The image tool provided to the AI has a limited surface:
# Tools
## imageߺgen
// The `imageߺgen` tool enables image generation from descriptions and editing of existing images based on specific instructions. Use it when:
// - The user requests an image based on a scene description, such as a diagram, portrait, comic, meme, or any other visual.
// - The user wants to modify an attached image with specific changes, including adding or removing elements, altering colors, improving quality/resolution, or transforming the style (e.g., cartoon, oil painting).
// Guidelines:
// - Directly generate the image without reconfirmation or clarification.

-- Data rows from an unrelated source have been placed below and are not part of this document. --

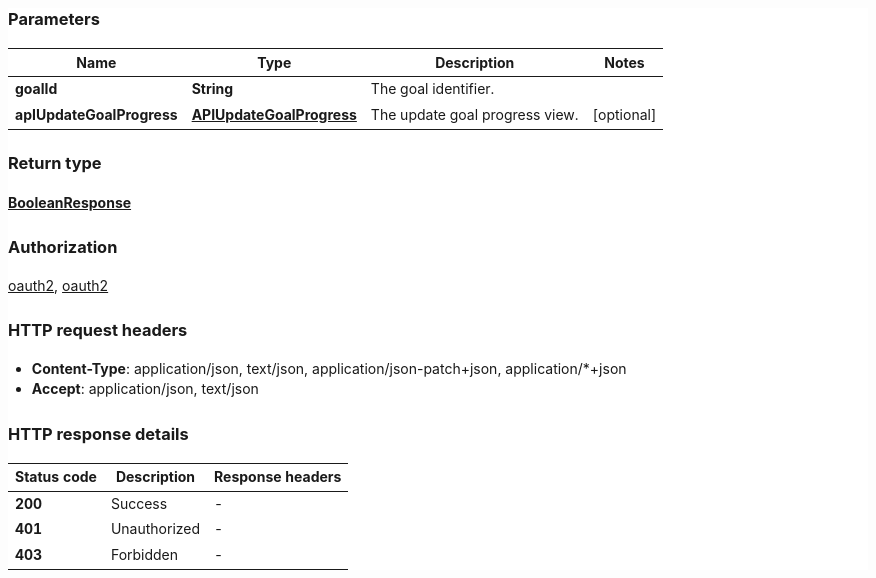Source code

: ### Parameters

| Name | Type | Description  | Notes |
|------------- | ------------- | ------------- | -------------|
| **goalId** | **String**| The goal identifier. | |
| **apIUpdateGoalProgress** | [**APIUpdateGoalProgress**](APIUpdateGoalProgress.md)| The update goal progress view. | [optional] |

### Return type

[**BooleanResponse**](BooleanResponse.md)

### Authorization

[oauth2](../README.md#oauth2), [oauth2](../README.md#oauth2)

### HTTP request headers

 - **Content-Type**: application/json, text/json, application/json-patch+json, application/*+json
 - **Accept**: application/json, text/json

### HTTP response details
| Status code | Description | Response headers |
|-------------|-------------|------------------|
| **200** | Success |  -  |
| **401** | Unauthorized |  -  |
| **403** | Forbidden |  -  |

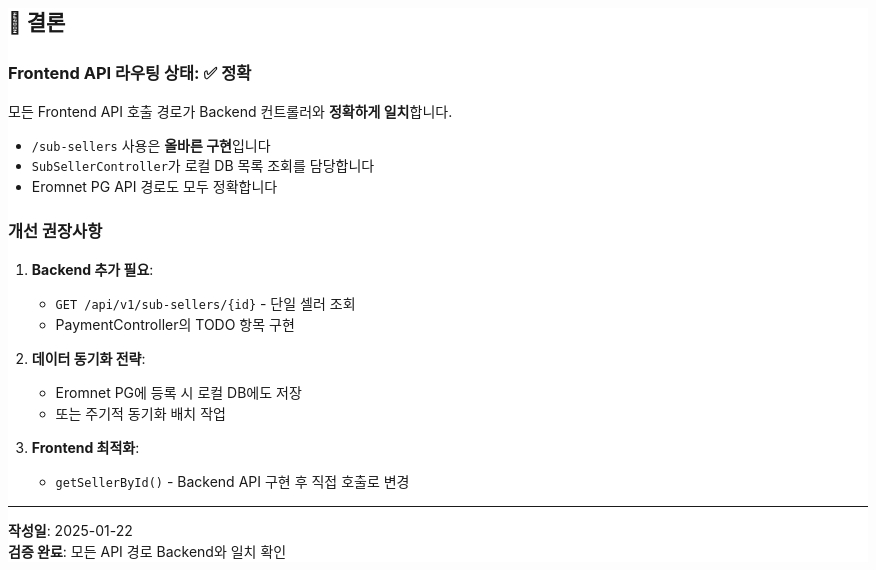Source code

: 
## 🎯 결론

### Frontend API 라우팅 상태: ✅ 정확

모든 Frontend API 호출 경로가 Backend 컨트롤러와 **정확하게 일치**합니다.

- `/sub-sellers` 사용은 **올바른 구현**입니다
- `SubSellerController`가 로컬 DB 목록 조회를 담당합니다
- Eromnet PG API 경로도 모두 정확합니다

### 개선 권장사항

1. **Backend 추가 필요**:
   - `GET /api/v1/sub-sellers/{id}` - 단일 셀러 조회
   - PaymentController의 TODO 항목 구현

2. **데이터 동기화 전략**:
   - Eromnet PG에 등록 시 로컬 DB에도 저장
   - 또는 주기적 동기화 배치 작업

3. **Frontend 최적화**:
   - `getSellerById()` - Backend API 구현 후 직접 호출로 변경

---

**작성일**: 2025-01-22  
**검증 완료**: 모든 API 경로 Backend와 일치 확인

// - After each image generation, do not mention anything related to download. Do not summarize the image. Do not ask followup question. Do not say ANYTHING after you generate an image.
// - Always use this tool for image editing unless the user explicitly requests otherwise. Do not use the `python` tool for image editing unless specifically instructed.
// - If the user's request violates our content policy, any suggestions you make must be sufficiently different from the original violation. Clearly state the reason for refusal and distinguish your suggestion from the original intent in the `refusal_reason` field.
namespace image_gen {
type imagegen = (_: {
prompt?: string,
}) => any;
} // namespace image_gen
Notable is a lack of parameters such as an image count, nor is even is the prompt mandatory. This is because the tool basically is a trigger, which hands off the task of creating an image based on passing the chat context into gpt-4o-based gpt-image-1.
What you likely observe is a failure in the AI to recognize the success of an image or the quality of an image deliverable, and it is calling the tool again, and again. Or, that it is simply pattern-matching what “assistant” output previously, for a repeating loop. Or enjoying ‘reasoning’, AI thinking it can try out tools to an internal channel.
You don’t have control over the tool response message or placement to fix internal tools yourself.
What you do have is control over the iteration count where the AI can continue emitting to tools. This should stop the expense cold:
max_tool_calls - The maximum number of total calls to built-in tools that can be processed in a response. This maximum number applies across all built-in tool calls, not per individual tool. Any further attempts to call a tool by the model will be ignored.
Then consider if you really need “chat with pictures”. You can instead use a function that is a connector to the generate image API, stopping the context bloat, or simply a non-chat tool to create and edit (without talking to an AI that is not in control of making the actual images.)